**WORK INSTRUCTION**
Omit any picture, and return the remaining data exactly as written.
DATA FOR REVIEW START
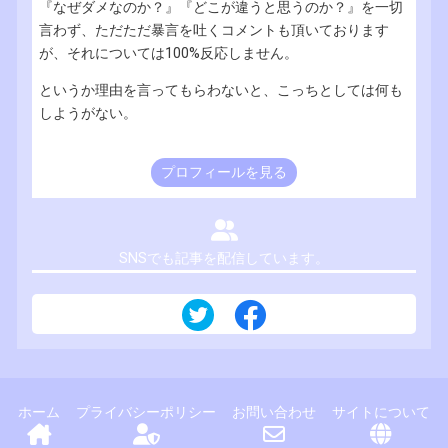
『なぜダメなのか？』『どこが違うと思うのか？』を一切
言わず、ただただ暴言を吐くコメントも頂いております
が、それについては100%反応しません。
というか理由を言ってもらわないと、こっちとしては何も
しようがない。
プロフィールを見る
SNSでも記事を配信しています。
ホーム
プライバシーポリシー
お問い合わせ
サイトについて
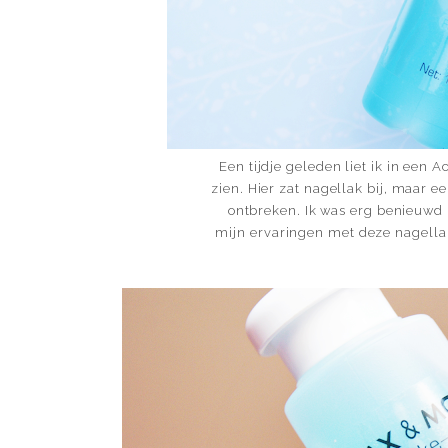
Een tijdje geleden liet ik in een
zien. Hier zat nagellak bij, maar 
ontbreken. Ik was erg benieuwd
mijn ervaringen met deze nagella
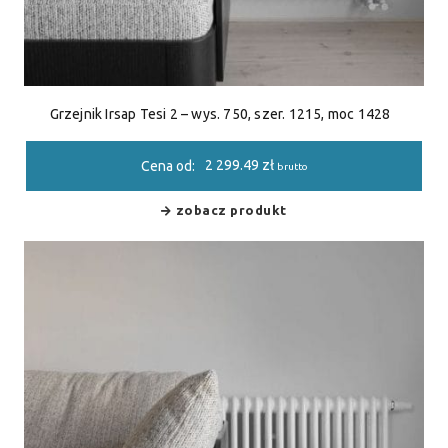
Grzejnik Irsap Tesi 2 – wys. 750, szer. 1215, moc 1428
2 299.49
zł
Cena od:
brutto
zobacz produkt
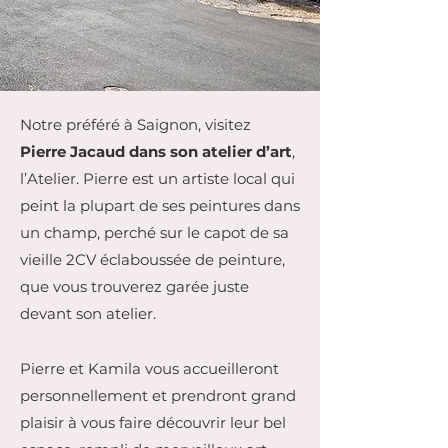
Notre préféré à Saignon, visitez
Pierre Jacaud dans son atelier d’art
,
l’Atelier. Pierre est un artiste local qui
peint la plupart de ses peintures dans
un champ, perché sur le capot de sa
vieille 2CV éclaboussée de peinture,
que vous trouverez garée juste
devant son atelier.
Pierre et Kamila vous accueilleront
personnellement et prendront grand
plaisir à vous faire découvrir leur bel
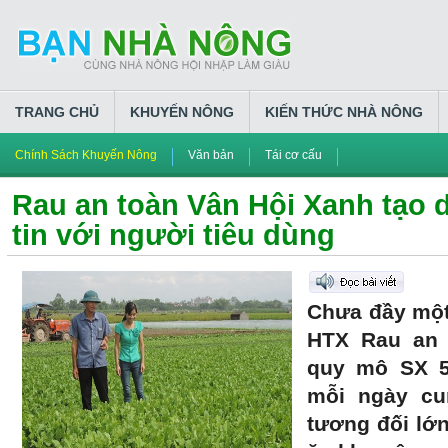
TRANG CHỦ
KHUYẾN NÔNG
KIẾN THỨC NHÀ NÔNG
Chính Sách Khuyến Nông
Văn bản
Tái cơ cấu
Rau an toàn Vân Hội Xanh tạo
tin với người tiêu dùng
Chưa đầy một
HTX Rau an 
quy mô SX 5h
mỗi ngày cu
tương đối lớ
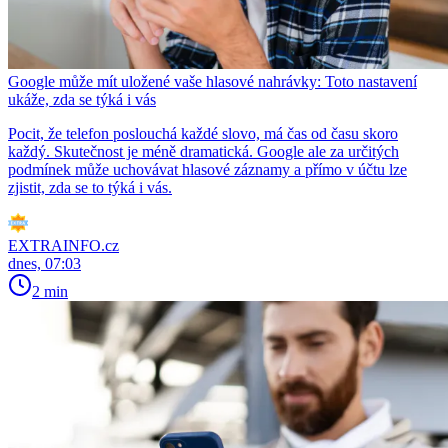
Google může mít uložené vaše hlasové nahrávky: Toto nastavení
ukáže, zda se týká i vás
Pocit, že telefon poslouchá každé slovo, má čas od času skoro
každý. Skutečnost je méně dramatická. Google ale za určitých
podmínek může uchovávat hlasové záznamy a přímo v účtu lze
zjistit, zda se to týká i vás.
EXTRAINFO.cz
dnes, 07:03
2 min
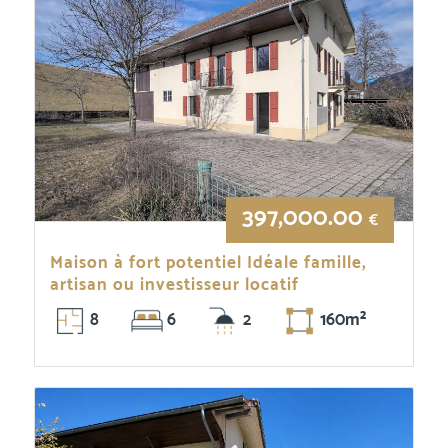
397,000.00
€
Maison à fort potentiel Idéale famille,
artisan ou investisseur locatif
8
6
2
160m²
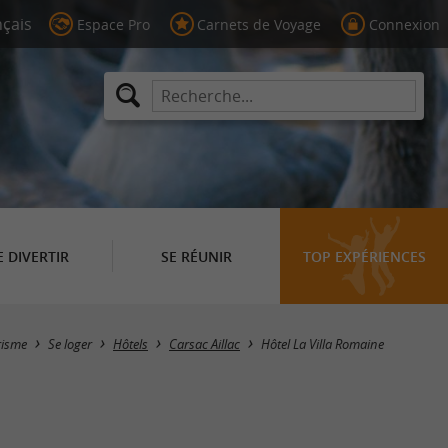
Espace Pro
Carnets de Voyage
Connexion
E DIVERTIR
SE RÉUNIR
TOP EXPÉRIENCES
risme
Se loger
Hôtels
Carsac Aillac
Hôtel La Villa Romaine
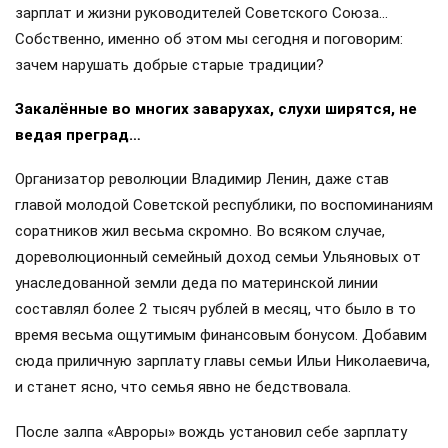
зарплат и жизни руководителей Советского Союза…
Собственно, именно об этом мы сегодня и поговорим:
зачем нарушать добрые старые традиции?
Закалённые во многих заварухах, слухи ширятся, не
ведая преград…
Организатор революции Владимир Ленин, даже став
главой молодой Советской республики, по воспоминаниям
соратников жил весьма скромно. Во всяком случае,
дореволюционный семейный доход семьи Ульяновых от
унаследованной земли деда по материнской линии
составлял более 2 тысяч рублей в месяц, что было в то
время весьма ощутимым финансовым бонусом. Добавим
сюда приличную зарплату главы семьи Ильи Николаевича,
и станет ясно, что семья явно не бедствовала.
После залпа «Авроры» вождь установил себе зарплату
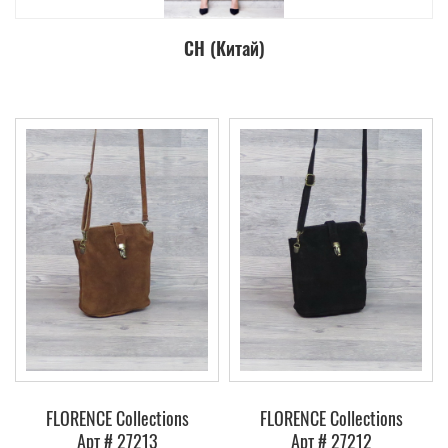
СН (Китай)
FLORENCE Collections
FLORENCE Collections
Арт # 27213
Арт # 27212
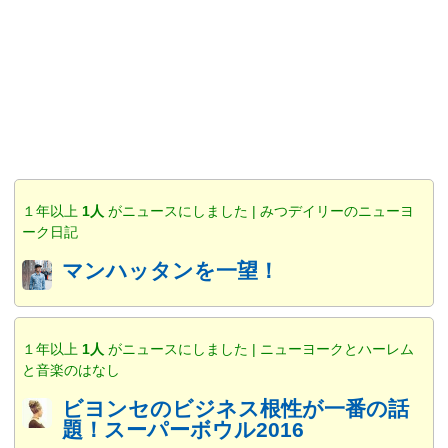
１年以上
1人
がニュースにしました | みつデイリーのニューヨ
ーク日記
マンハッタンを一望！
１年以上
1人
がニュースにしました | ニューヨークとハーレム
と音楽のはなし
ビヨンセのビジネス根性が一番の話
題！スーパーボウル2016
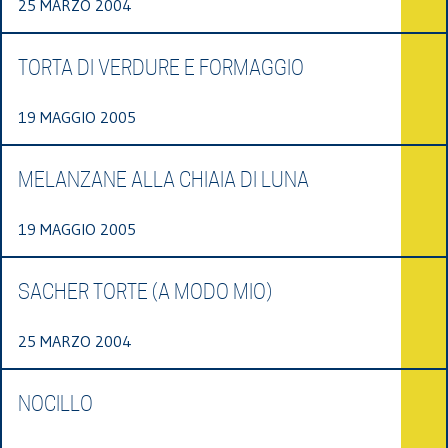
25 MARZO 2004
TORTA DI VERDURE E FORMAGGIO
19 MAGGIO 2005
MELANZANE ALLA CHIAIA DI LUNA
19 MAGGIO 2005
SACHER TORTE (A MODO MIO)
25 MARZO 2004
NOCILLO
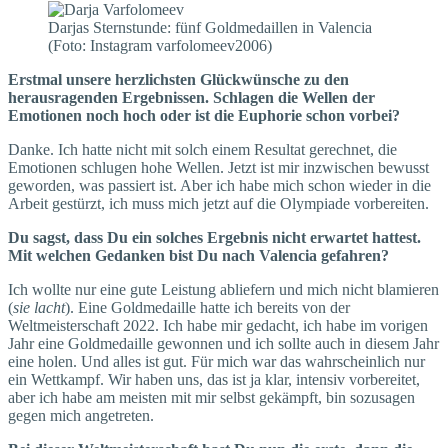
Darjas Sternstunde: fünf Goldmedaillen in Valencia
(Foto: Instagram varfolomeev2006)
Erstmal unsere herzlichsten Glückwünsche zu den
herausragenden Ergebnissen. Schlagen die Wellen der
Emotionen noch hoch oder ist die Euphorie schon vorbei?
Danke. Ich hatte nicht mit solch einem Resultat gerechnet, die
Emotionen schlugen hohe Wellen. Jetzt ist mir inzwischen bewusst
geworden, was passiert ist. Aber ich habe mich schon wieder in die
Arbeit gestürzt, ich muss mich jetzt auf die Olympiade vorbereiten.
Du sagst, dass Du ein solches Ergebnis nicht erwartet hattest.
Mit welchen Gedanken bist Du nach Valencia gefahren?
Ich wollte nur eine gute Leistung abliefern und mich nicht blamieren
(
sie lacht
). Eine Goldmedaille hatte ich bereits von der
Weltmeisterschaft 2022. Ich habe mir gedacht, ich habe im vorigen
Jahr eine Goldmedaille gewonnen und ich sollte auch in diesem Jahr
eine holen. Und alles ist gut. Für mich war das wahrscheinlich nur
ein Wettkampf. Wir haben uns, das ist ja klar, intensiv vorbereitet,
aber ich habe am meisten mit mir selbst gekämpft, bin sozusagen
gegen mich angetreten.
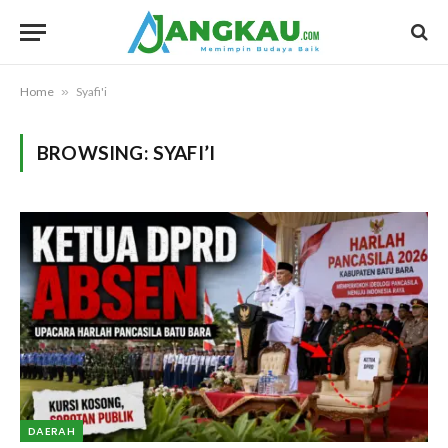
Home
»
Syafi'i
BROWSING:
SYAFI’I
DAERAH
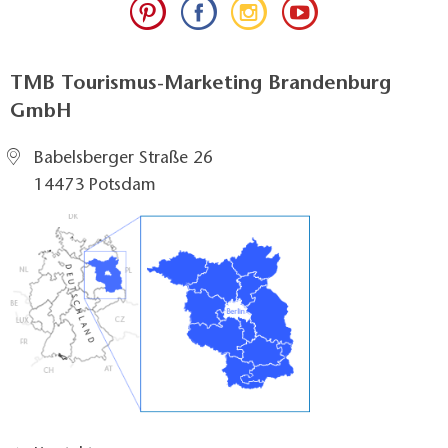
TMB Tourismus-Marketing Brandenburg
GmbH
Babelsberger Straße 26
14473 Potsdam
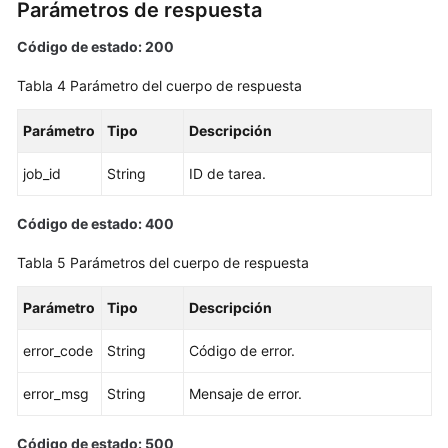
Parámetros de respuesta
de
base
Código de estado: 200
de
Tabla 4
Parámetro del cuerpo de respuesta
datos
Parámetro
Tipo
Descripción
Eliminación/Cancelación
de
job_id
String
ID de tarea.
suscripción
de
una
Código de estado: 400
instancia
Tabla 5
Parámetros del cuerpo de respuesta
de
BD
Parámetro
Tipo
Descripción
Creación
error_code
String
Código de error.
de
una
error_msg
String
Mensaje de error.
réplica
de
Código de estado: 500
lectura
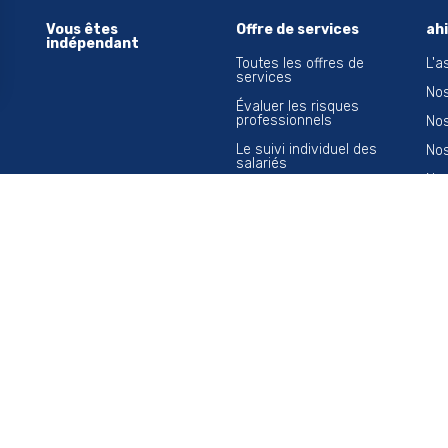
Vous êtes
Offre de services
ah
indépendant
Toutes les offres de
L'a
services
Nos
Évaluer les risques
professionnels
Nos
Le suivi individuel des
Nos
salariés
Nos
Nos actions en
entreprise
Tra
Conseils en santé au
Nos
travail
L'é
Traçabilité et veille
sanitaire
a newsletter
tement dans votre boîte mail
DATA FOR REVIEW END
**EXERCISE SOLUTION**
『なぜダメなのか？』『どこが違うと思うのか？』を一切
言わず、ただただ暴言を吐くコメントも頂いております
が、それについては100%反応しません。
というか理由を言ってもらわないと、こっちとしては何も
しようがない。
プロフィールを見る
SNSでも記事を配信しています。
ホーム
プライバシーポリシー
お問い合わせ
サイトについて
Een tijdje geleden liet ik in een
zien. Hier zat nagellak bij, maar 
ontbreken. Ik was erg benieuwd
mijn ervaringen met deze nagella
Grzejnik Irsap Tesi 2 – wys. 750, szer. 1215, moc 1428
2 299.49
zł
Cena od:
brutto
zobacz produkt
Notre préféré à Saignon, visitez
Pierre Jacaud dans son atelier d’art
,
l’Atelier. Pierre est un artiste local qui
peint la plupart de ses peintures dans
un champ, perché sur le capot de sa
vieille 2CV éclaboussée de peinture,
que vous trouverez garée juste
devant son atelier.
Pierre et Kamila vous accueilleront
personnellement et prendront grand
plaisir à vous faire découvrir leur bel
TRANG CHỦ
KHUYẾN NÔNG
KIẾN THỨC NHÀ NÔNG
Chính Sách Khuyến Nông
Văn bản
Tái cơ cấu
Rau an toàn Vân Hội Xanh tạo
tin với người tiêu dùng
Chưa đầy một
HTX Rau an 
quy mô SX 5h
mỗi ngày cu
tương đối lớ
Google může mít uložené vaše hlasové nahrávky: Toto nastavení
ukáže, zda se týká i vás
Pocit, že telefon poslouchá každé slovo, má čas od času skoro
každý. Skutečnost je méně dramatická. Google ale za určitých
podmínek může uchovávat hlasové záznamy a přímo v účtu lze
zjistit, zda se to týká i vás.
EXTRAINFO.cz
dnes, 07:03
2 min
397,000.00
€
Maison à fort potentiel Idéale famille,
artisan ou investisseur locatif
8
6
2
160m²
Espace Pro
Carnets de Voyage
Connexion
E DIVERTIR
SE RÉUNIR
TOP EXPÉRIENCES
risme
Se loger
Hôtels
Carsac Aillac
Hôtel La Villa Romaine
зарплат и жизни руководителей Советского Союза…
Собственно, именно об этом мы сегодня и поговорим:
зачем нарушать добрые старые традиции?
Закалённые во многих заварухах, слухи ширятся, не
ведая преград…
Организатор революции Владимир Ленин, даже став
главой молодой Советской республики, по воспоминаниям
соратников жил весьма скромно. Во всяком случае,
дореволюционный семейный доход семьи Ульяновых от
унаследованной земли деда по материнской линии
составлял более 2 тысяч рублей в месяц, что было в то
время весьма ощутимым финансовым бонусом. Добавим
сюда приличную зарплату главы семьи Ильи Николаевича,
и станет ясно, что семья явно не бедствовала.
После залпа «Авроры» вождь установил себе зарплату
СН (Китай)
FLORENCE Collections
FLORENCE Collections
Арт # 27213
Арт # 27212
１年以上
1人
がニュースにしました | みつデイリーのニューヨ
ーク日記
マンハッタンを一望！
１年以上
1人
がニュースにしました | ニューヨークとハーレム
と音楽のはなし
ビヨンセのビジネス根性が一番の話
題！スーパーボウル2016
25 MARZO 2004
TORTA DI VERDURE E FORMAGGIO
19 MAGGIO 2005
MELANZANE ALLA CHIAIA DI LUNA
19 MAGGIO 2005
SACHER TORTE (A MODO MIO)
25 MARZO 2004
NOCILLO
Darjas Sternstunde: fünf Goldmedaillen in Valencia
(Foto: Instagram varfolomeev2006)
Erstmal unsere herzlichsten Glückwünsche zu den
herausragenden Ergebnissen. Schlagen die Wellen der
Emotionen noch hoch oder ist die Euphorie schon vorbei?
Danke. Ich hatte nicht mit solch einem Resultat gerechnet, die
Emotionen schlugen hohe Wellen. Jetzt ist mir inzwischen bewusst
geworden, was passiert ist. Aber ich habe mich schon wieder in die
Arbeit gestürzt, ich muss mich jetzt auf die Olympiade vorbereiten.
Du sagst, dass Du ein solches Ergebnis nicht erwartet hattest.
Mit welchen Gedanken bist Du nach Valencia gefahren?
Ich wollte nur eine gute Leistung abliefern und mich nicht blamieren
(
sie lacht
). Eine Goldmedaille hatte ich bereits von der
Weltmeisterschaft 2022. Ich habe mir gedacht, ich habe im vorigen
Jahr eine Goldmedaille gewonnen und ich sollte auch in diesem Jahr
eine holen. Und alles ist gut. Für mich war das wahrscheinlich nur
ein Wettkampf. Wir haben uns, das ist ja klar, intensiv vorbereitet,
aber ich habe am meisten mit mir selbst gekämpft, bin sozusagen
gegen mich angetreten.
Home
»
Syafi'i
BROWSING:
SYAFI’I
DAERAH
TMB Tourismus-Marketing Brandenburg
GmbH
Babelsberger Straße 26
14473 Potsdam
Parámetros de respuesta
de
base
Código de estado: 200
de
Tabla 4
Parámetro del cuerpo de respuesta
datos
Parámetro
Tipo
Descripción
Eliminación/Cancelación
de
job_id
String
ID de tarea.
suscripción
de
una
Código de estado: 400
instancia
Tabla 5
Parámetros del cuerpo de respuesta
de
BD
Parámetro
Tipo
Descripción
Creación
error_code
String
Código de error.
de
una
error_msg
String
Mensaje de error.
réplica
de
Código de estado: 500
lectura
Vous êtes
Offre de services
ah
indépendant
Toutes les offres de
L'a
services
Nos
Évaluer les risques
professionnels
Nos
Le suivi individuel des
Nos
salariés
Nos
Nos actions en
entreprise
Tra
Conseils en santé au
Nos
travail
L'é
Traçabilité et veille
sanitaire
a newsletter
tement dans votre boîte mail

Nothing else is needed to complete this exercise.